As a beneficiary has an equitable proprietary interest in trust property, the property does not form part of the trustee’s estate for the purposes of the bankruptcy and insolvency regimes. It therefore cannot be distributed to the trustee’s creditors. Thus a beneficiary enjoys ‘priority’ over the unsecured creditors of the trustee in the event of the latter’s bankruptcy or insolvency.
This can be illustrated by an example:
X owes B, C, D and E £50,000 each. B, C, D, and E are unsecured creditors of X. £100,000 is credited to X’s bank account. X is made bankrupt.

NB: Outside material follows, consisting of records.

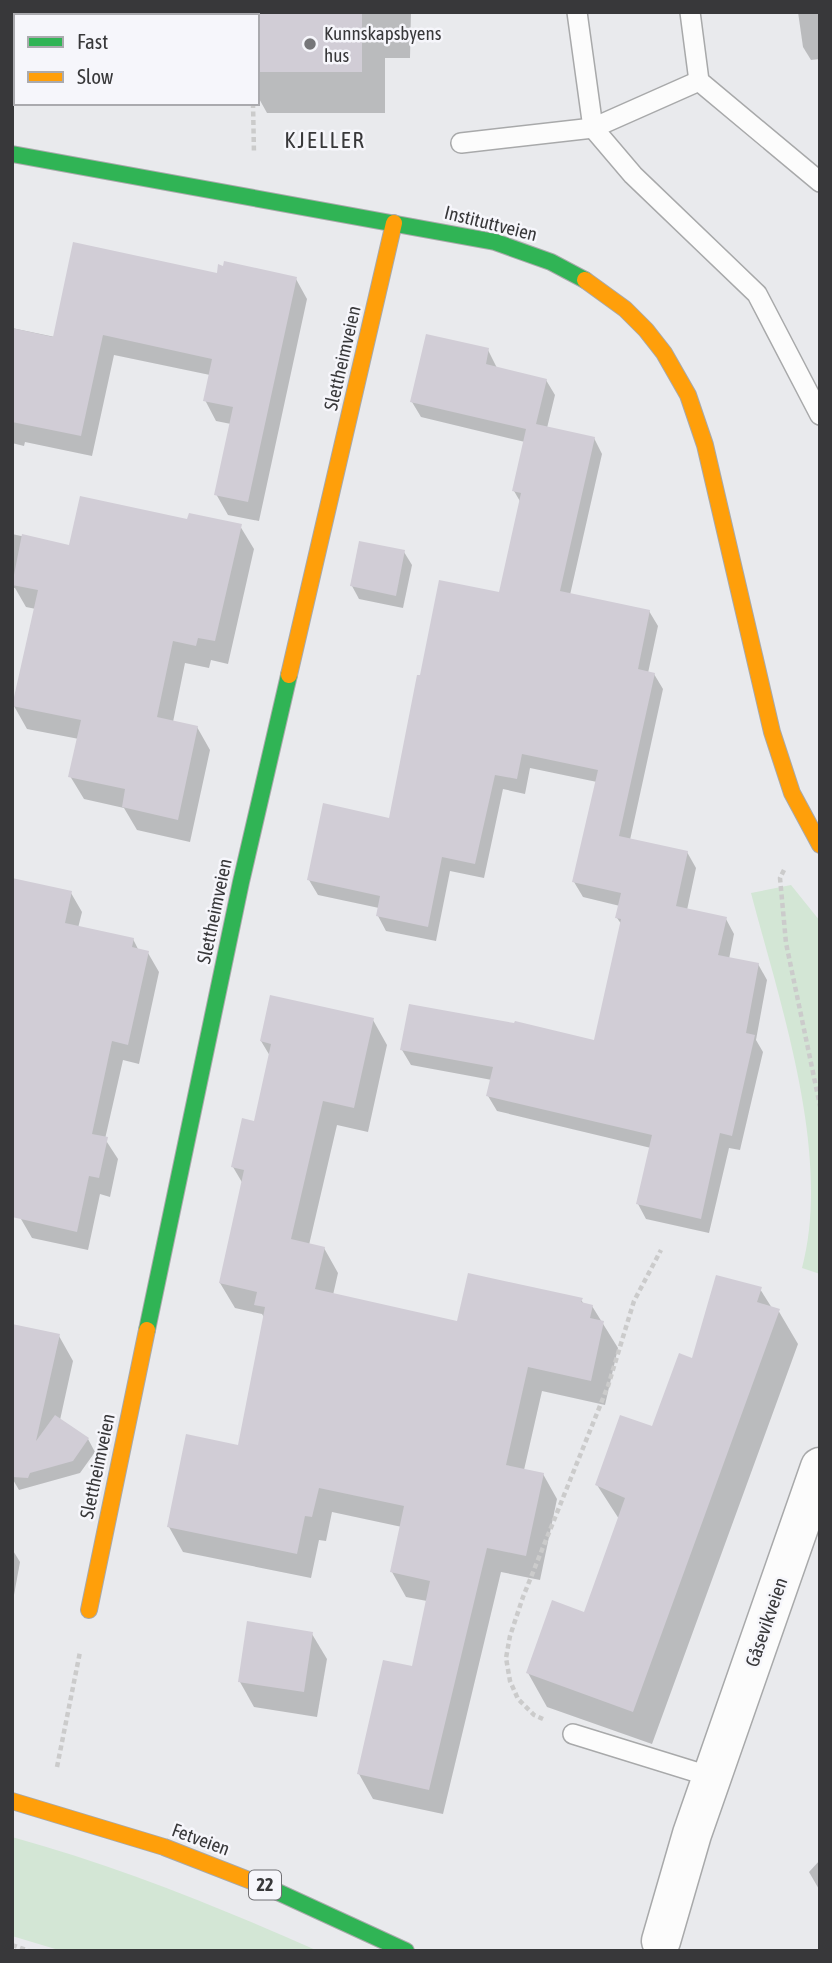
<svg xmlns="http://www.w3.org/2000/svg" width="832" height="1963" font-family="'Asap Condensed',sans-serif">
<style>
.green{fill:#d3e6d5}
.shadow{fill:#0003}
.building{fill:#d1cdd6}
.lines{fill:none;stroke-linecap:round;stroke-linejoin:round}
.lane-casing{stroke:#a8a9aa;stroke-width:22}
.street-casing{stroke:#a8a9aa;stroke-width:41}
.fast-casing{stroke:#a8a9aa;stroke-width:18}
.slow-casing{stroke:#a8a9aa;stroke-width:18}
.path{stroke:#cbcbcb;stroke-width:4.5;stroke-dasharray:5 3.5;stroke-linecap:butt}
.lane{stroke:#fcfcfc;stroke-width:19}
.street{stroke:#fcfcfc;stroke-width:38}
.fast{stroke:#30b455;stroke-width:16}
.slow{stroke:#ff9f0a;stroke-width:16}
.poi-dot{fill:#767679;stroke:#f6f6fb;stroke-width:2.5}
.labels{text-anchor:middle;stroke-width:5;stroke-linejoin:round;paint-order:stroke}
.shield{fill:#f6f6fb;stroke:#717174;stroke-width:2}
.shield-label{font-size:18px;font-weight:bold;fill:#38383a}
.poi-label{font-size:19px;fill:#38383a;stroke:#f6f6fb;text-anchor:start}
.street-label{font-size:19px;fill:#38383a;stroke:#f6f6fb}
.quarter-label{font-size:23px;letter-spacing:2px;fill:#38383a;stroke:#f6f6fb}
</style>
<rect width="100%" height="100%" fill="#e9eaed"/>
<!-- green -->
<g class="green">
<path d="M791 885 820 921V1274L802 1268C832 1154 780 1004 751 893Z"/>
<path d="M12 1837C117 1866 219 1907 318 1951H62L12 1936Z"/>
</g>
<!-- shadow -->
<g class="shadow">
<path d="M243 12H411L410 58H385V113H267L257 95V16H243Z"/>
<path d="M798 12H820V59L811 60 803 47Z"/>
<path d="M218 275 296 279 307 299 259 521 228 515 216 494 231 424 216 421 205 400 210 375 114 355 92 456 25 442 24 446 12 443V328L55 337Z"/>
<path d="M488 350 497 368 546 380 555 395 547 428 594 438 602 454 570 595 649 611 658 626 648 673 654 674 663 689 630 840 687 852 696 868 687 910 726 919 734 934 729 959 758 964 767 980 756 1040 763 1052 740 1150 729 1148 709 1233 646 1219 638 1204 651 1148 497 1111 488 1096 492 1080 411 1065 402 1050 595 1042 622 925 617 918 620 906 583 897 574 882 597 782 530 768 525 794 503 789 484 878 450 871 436 941 386 931 378 916 379 908 318 895 309 880 390 820 500 594 521 503 514 491 525 442 421 417 412 402Z"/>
<path d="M188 521 240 526 254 549 228 664 211 660 209 668 185 663 173 722 197 727 210 750 190 842 137 830 124 808 84 799 70 776 79 739 27 729 14 706 36 609 26 607 15 588H12V534L71 547Z"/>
<path d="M404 552 412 565 403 608 359 599 352 586Z"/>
<path d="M71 893 82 912 78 928 133 939 139 951 148 953 159 972 139 1064 123 1060 105 1139 118 1159 110 1197 100 1194 88 1250 32 1238 21 1219 12 1147Z"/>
<path d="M373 1020 387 1045 368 1132 337 1125 309 1245 324 1248 338 1273 333 1295 458 1323 581 1300 584 1304 592 1306 618 1348 605 1405 542 1391 524 1470 543 1474 557 1499 540 1580 501 1572 443 1814 373 1799 359 1774 413 1668 427 1601 406 1597 392 1572 402 1527 332 1512 326 1541 319 1540 311 1578 183 1552 169 1527 239 1447 265 1319 262 1314 235 1308 220 1283 243 1184 233 1167 255 1123 270 1056 261 1041Z"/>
<path d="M760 1289 772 1308 778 1310 798 1344 652 1744 547 1707 528 1673 585 1614 619 1519 597 1485 654 1428 694 1360Z"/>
<path d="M59 1336 73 1361 60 1420 88 1439 95 1452 80 1473 19 1490 12 1478 32 1450Z"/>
<path d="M12 1549 20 1562 12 1606Z"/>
<path d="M312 1634 327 1659 317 1717 254 1707 240 1682Z"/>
<path d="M820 1860V1891L809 1872Z"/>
</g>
<!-- building -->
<g class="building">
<rect x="257" y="12" width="105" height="60"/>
<path d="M73 242 217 273 218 264 223 266 224 261 297 277 248 502 214 495 233 407 203 401 212 359 103 335 81 436 12 422V328L53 337Z"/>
<path d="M426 334 489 348 486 364 547 379 536 424 595 437 560 591 650 610 638 669 655 673 619 836 688 851 676 906 727 917 718 955 759 963 746 1033 755 1035 732 1136 720 1133 701 1219 636 1204 652 1135 486 1096 493 1067 400 1050 409 1004 514 1023 515 1021 594 1040 621 919 615 918 621 893 572 882 598 770 522 754 517 779 495 775 475 864 442 857 428 927 376 916 380 896 307 880 323 803 389 818 417 675H420L439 580 499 592 521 493 512 491 526 429 410 402Z"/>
<path d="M80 496 187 519 189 513 242 524 215 641 198 638 196 646 173 641 157 717 198 726 178 820 122 807 125 789 68 777 81 720 12 706 38 590 12 585 22 534 69 545Z"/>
<path d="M359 541 405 550 396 596 350 586Z"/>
<path d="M12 878 72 891 65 923 134 938 132 947 149 951 128 1045 112 1041 92 1134 108 1137 99 1178 89 1176 77 1232 12 1217Z"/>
<path d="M270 995 374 1018 354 1108 323 1101 291 1239 325 1247 315 1289 457 1321 468 1273 583 1298 581 1302 593 1305 590 1318 604 1321 591 1381 528 1367 506 1465 544 1473 526 1556 487 1548 429 1790 357 1774 383 1660 412 1666 430 1581 390 1572 404 1506 319 1488 312 1517 305 1516 297 1554 167 1527 186 1434 238 1445 265 1307 254 1305 257 1292 219 1283 244 1170 231 1167 242 1118 254 1121 271 1044 260 1041Z"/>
<path d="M716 1275 762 1287 757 1302 780 1309 633 1712 526 1673 552 1600 584 1612 625 1498 595 1485 620 1415 652 1426 679 1353 692 1358Z"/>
<path d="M12 1324 60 1334 36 1441 55 1415 89 1438 73 1461 30 1473 28 1478 12 1477Z"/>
<path d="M247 1621 313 1632 304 1692 238 1682Z"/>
</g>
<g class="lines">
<!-- lane casing -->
<g class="lane-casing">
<g id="lane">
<path d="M577 12 593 128 633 175 757 294 820 415"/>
<path d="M690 12 699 81 820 182"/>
<path d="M461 143 593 128 699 81"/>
<path d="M573 1734 712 1777"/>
</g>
</g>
<!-- street casing -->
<g class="street-casing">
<path id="street" d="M661 1941 692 1834 820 1467"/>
</g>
<!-- fast casing -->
<g class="fast-casing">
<g id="fast">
<path d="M12 154 495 242 551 262 585 280"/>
<path d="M147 1330 241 882 289 675"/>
<path d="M269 1888 406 1951"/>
</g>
</g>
<!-- slow casing -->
<g class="slow-casing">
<g id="slow">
<path d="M585 280 625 309 646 330 664 353 688 395 705 445 772 732 792 793 820 845"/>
<path d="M289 675 394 223"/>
<path d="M89 1610 147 1330"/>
<path d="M12 1801 164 1847 269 1888"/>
</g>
</g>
<!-- path -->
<g class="path">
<path d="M253 103 254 154"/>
<path d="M784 870 780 878 786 943 820 1106"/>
<path d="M543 1719 534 1715 518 1699 510 1681 506 1658 510 1636 523 1597 608 1386 634 1301 661 1250"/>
<path d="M57 1767 80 1652"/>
<path d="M12 1945 29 1951"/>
</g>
<!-- lane -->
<use href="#lane" class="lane"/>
<!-- street -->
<use href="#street" class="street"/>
<!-- fast -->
<use href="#fast" class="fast"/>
<!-- slow -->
<use href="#slow" class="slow"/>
</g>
<!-- markers -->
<circle class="poi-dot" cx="310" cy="44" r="7"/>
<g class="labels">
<!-- shield labels -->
<rect class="shield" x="249" y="1870.5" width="32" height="29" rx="5"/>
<g class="shield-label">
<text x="265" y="1891">22</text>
</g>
<!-- poi labels -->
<g class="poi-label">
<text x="324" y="40">Kunnskapsbyens<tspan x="324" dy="22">hus</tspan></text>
</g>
<!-- street labels -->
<g class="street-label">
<text transform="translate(491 223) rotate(14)" y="7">Instituttveien</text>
<text transform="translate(342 358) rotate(-77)" y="7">Slettheimveien</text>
<text transform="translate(214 911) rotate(-78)" y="7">Slettheimveien</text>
<text transform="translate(97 1466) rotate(-78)" y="7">Slettheimveien</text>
<text transform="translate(766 1622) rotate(-71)" y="7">Gåsevikveien</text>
<text transform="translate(201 1839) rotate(20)" y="7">Fetveien</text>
</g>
<!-- quarter labels -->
<g class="quarter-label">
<text x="325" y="148">KJELLER</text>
</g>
</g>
<!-- border -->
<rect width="832" height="1963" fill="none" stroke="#38383a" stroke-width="28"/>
<!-- legend -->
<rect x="14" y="14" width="245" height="91" fill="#f6f6fb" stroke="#aaaaae" stroke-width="2"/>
<rect x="28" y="37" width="35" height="10" fill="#30b455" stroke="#aaaaae" stroke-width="2"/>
<text x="77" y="49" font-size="21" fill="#38383a">Fast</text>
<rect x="28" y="72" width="35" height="10" fill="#ff9f0a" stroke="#aaaaae" stroke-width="2"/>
<text x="77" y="84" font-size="21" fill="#38383a">Slow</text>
</svg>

Assuming X has no other creditors or assets, the claims of B, C, D and E abate rateably. Each will receive £25,000.
Vary the example: X owes B, C and D £50,000 each. B, C and D are unsecured creditors of X. X is a trustee of £50,000 for E. £100,000 is credited to X’s bank account: £50,000 of it is trust money. X is made bankrupt.
The trust money (£50,000) is not part of X’s estate for the purposes of the bankruptcy and cannot be distributed to X’s creditors. It continues to be held on trust for E. Assuming X has no other creditors or assets, B, C and D’s claims abate rateably. Each will receive £16,667.
A comparison of E’s position in the examples demonstrates the importance of a beneficiary’s equitable proprietary interest in the event of the trustee’s bankruptcy or insolvency.